__Data extract__.
-*-

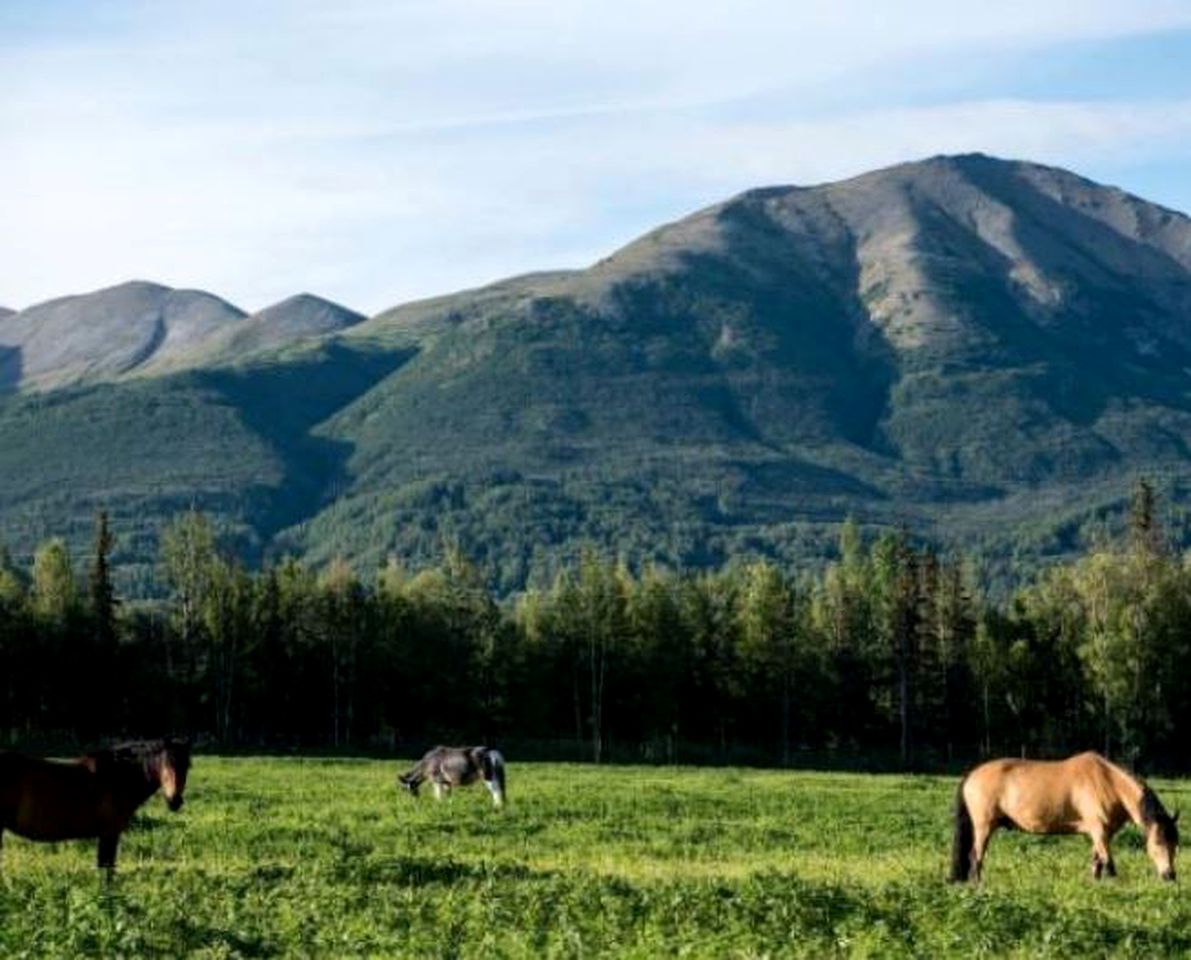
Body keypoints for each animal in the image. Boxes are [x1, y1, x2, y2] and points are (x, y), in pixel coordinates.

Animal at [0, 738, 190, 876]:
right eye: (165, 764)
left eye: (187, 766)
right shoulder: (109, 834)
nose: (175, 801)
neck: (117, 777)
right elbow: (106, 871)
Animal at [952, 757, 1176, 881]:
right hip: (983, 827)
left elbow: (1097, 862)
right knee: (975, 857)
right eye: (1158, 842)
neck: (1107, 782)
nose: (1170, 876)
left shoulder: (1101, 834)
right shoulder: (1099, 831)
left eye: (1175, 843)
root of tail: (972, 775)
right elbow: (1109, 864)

-*-

__Work to be completed__. Return the line that contains "neck: (117, 777)" along with every line after it through the end of the entries, exactly, adding nothing.

__Answer to the exercise__.
neck: (117, 777)
right elbow: (106, 871)
Animal at [952, 757, 1176, 881]:
right hip: (983, 827)
left elbow: (1097, 862)
right knee: (975, 857)
right eye: (1158, 842)
neck: (1107, 782)
nose: (1170, 876)
left shoulder: (1101, 834)
right shoulder: (1099, 831)
left eye: (1175, 843)
root of tail: (972, 775)
right elbow: (1109, 864)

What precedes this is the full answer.